Ten years and three billion miles later, New Horizons has sent back something no one has ever seen before, a good picture of Pluto! The first high resolution images of Pluto shows young icy mountains of around 11000 ft with no evidence of craters. NASA has released the following images.
For years, the international astronomy community has been arguing if Pluto could be called a planet or dwarf planet. But New Horizon’s recent discovery has helped us understand, Pluto indeed belongs to a binary planet system – partnering with what was originally assumed to be its moon, Charon. Well, Hello there!
Click here to watch an amazing wobbly dance of this binary system, around a common center of mass. Each full revolution takes 6.4 earth days. Pluto and Charon are tidally locked to each other, showing the same face to one another.

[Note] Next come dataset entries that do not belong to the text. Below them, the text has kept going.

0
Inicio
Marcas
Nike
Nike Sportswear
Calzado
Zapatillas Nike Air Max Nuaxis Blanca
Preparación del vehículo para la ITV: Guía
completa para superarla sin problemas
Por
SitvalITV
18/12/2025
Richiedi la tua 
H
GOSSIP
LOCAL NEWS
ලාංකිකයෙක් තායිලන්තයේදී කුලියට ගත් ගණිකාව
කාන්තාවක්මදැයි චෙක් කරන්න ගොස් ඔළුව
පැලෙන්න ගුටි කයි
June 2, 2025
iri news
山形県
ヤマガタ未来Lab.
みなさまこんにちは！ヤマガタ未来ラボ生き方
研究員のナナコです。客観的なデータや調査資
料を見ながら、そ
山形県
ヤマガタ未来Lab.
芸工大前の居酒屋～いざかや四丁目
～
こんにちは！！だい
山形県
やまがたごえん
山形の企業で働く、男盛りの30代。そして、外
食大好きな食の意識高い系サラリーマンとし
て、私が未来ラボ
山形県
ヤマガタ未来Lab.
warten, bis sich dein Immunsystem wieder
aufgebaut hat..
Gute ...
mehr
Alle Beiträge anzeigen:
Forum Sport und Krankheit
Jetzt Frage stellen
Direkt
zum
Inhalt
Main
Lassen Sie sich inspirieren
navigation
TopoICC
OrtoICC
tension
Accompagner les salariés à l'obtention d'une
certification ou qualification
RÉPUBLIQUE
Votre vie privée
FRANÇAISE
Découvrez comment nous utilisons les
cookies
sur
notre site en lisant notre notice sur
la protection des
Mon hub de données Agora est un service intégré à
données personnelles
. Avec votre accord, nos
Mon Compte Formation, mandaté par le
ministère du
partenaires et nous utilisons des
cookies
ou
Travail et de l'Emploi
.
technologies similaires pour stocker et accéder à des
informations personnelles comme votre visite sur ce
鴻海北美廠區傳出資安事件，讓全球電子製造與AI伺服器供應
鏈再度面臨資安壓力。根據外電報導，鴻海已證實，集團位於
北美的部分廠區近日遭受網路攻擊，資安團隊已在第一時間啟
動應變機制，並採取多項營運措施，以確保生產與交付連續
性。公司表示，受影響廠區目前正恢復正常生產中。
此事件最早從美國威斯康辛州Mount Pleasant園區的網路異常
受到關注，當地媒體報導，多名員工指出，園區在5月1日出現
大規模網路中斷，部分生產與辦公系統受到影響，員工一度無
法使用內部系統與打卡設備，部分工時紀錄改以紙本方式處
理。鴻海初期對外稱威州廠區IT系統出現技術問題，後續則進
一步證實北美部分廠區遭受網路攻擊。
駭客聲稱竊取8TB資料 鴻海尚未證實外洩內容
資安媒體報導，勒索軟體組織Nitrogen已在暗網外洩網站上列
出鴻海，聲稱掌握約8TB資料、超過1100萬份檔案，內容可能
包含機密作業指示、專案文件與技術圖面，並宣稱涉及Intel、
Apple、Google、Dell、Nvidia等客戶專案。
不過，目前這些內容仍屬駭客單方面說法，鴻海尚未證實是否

After the fabulous display of heart shaped surface, Pluto officially becomes the most romantic planet of the solar system (well, at least according to me!).
To give you a quick impression on how good these images are, check out what we knew about Pluto and Charon before.
Click on the image below to watch the animation.
So wonder what happens next? The mission will be continued and New Horizons will enter the Kupier belt! The simple of joy of exploring a whole new world. Thank you New Horizons. It was just a day, but well worth the wait for ten years.